Nuclear power giants France and the US are to help Japan in its battle to contain radiation at the Fukushima plant, where plutonium has been detected in the soil, albeit apparently at low-risk levels.

Reactor Number 4 at the Fukushima nuclear plant

Work continues to contain the outbreak of radiation

Europe's biggest nuclear energy nation, France, and the US are to help Japan in its efforts to contain radiation at the Fukushima nuclear power plant, which was damaged in the massive earthquake and subsequent tsunami on March 11.

French President Nicolas Sarkozy is due in Tokyo on Thursday. He will be the first foreign leader to visit the Japanese capital since the disaster.

The French government also decided to fly in experts from state-owned nuclear reactor maker Areva and its nuclear research body to assist Japan's plant operator TEPCO.

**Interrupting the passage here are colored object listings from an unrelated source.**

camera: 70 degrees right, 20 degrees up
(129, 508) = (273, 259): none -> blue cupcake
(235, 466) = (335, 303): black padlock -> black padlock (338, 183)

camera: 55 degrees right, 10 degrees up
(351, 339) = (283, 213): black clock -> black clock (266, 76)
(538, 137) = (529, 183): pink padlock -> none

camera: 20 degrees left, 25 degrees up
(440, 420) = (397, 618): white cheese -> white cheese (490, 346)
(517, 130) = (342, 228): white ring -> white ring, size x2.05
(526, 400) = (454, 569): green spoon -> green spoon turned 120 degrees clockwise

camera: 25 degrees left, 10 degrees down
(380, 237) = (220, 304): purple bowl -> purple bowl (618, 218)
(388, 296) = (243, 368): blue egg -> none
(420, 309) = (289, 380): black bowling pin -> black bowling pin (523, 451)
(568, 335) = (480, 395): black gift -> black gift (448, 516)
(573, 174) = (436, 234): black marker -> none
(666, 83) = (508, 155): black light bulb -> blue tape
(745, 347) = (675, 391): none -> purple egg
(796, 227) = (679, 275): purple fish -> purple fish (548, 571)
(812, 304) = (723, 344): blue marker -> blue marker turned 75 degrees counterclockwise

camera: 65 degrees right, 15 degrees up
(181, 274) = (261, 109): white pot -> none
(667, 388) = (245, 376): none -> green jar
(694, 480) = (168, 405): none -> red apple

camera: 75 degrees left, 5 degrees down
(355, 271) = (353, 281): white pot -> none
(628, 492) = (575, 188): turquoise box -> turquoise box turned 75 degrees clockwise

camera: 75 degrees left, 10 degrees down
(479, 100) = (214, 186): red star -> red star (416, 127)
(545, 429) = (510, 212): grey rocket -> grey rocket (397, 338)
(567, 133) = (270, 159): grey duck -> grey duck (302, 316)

France derives around 75 percent of its power from atomic reactors, far more than any other European country and more than the United States, which, however, has more reactors overall.

The Energy Department in Washington said it was sending radiation-detecting robots that can go inside the core of the reactors and spent fuel pools.

The nuclear plant of Flamanville, Normandy

France gets the majority of its energy from nuclear power

Plutonium detected

The Japanese government revealed on Tuesday that highly dangerous plutonium has been found in five places in the soil at the Fukushima plant, but operator TEPCO insists the levels were not harmful to human health.

But the discovery could mean the reactor's containment mechanism has been breached, according to the country’s nuclear safety agency.

The agency also announced on Wednesday that seawater near the complex's number one reactor contained concentrations of radioactive iodine at 3,355 times the legal limit.

As a result, Japan upgraded its safety standards for nuclear power plants, the first official acknowledgement that existing norms were insufficient. The announcement came as the government conceded that there was no end in sight to the crisis.

"We are not in a situation where we can say we will have this under control by a certain period," said Chief Cabinet Secretary Yukio Edano.

Weak leadership

Meanwhile, anger is growing at the government's management of the crisis, with opposition lawmakers lambasting Japanese Prime Minister Naoto Kan in parliament for his handling of the crisis and for not widening the exclusion zone around the plant.

Authorities still have little idea when they will be able to stabilize the plant.

The crisis, which is the worst nuclear accident since Chernobyl in the Ukraine in 1986, has also contaminated vegetables, milk and tap water from the area.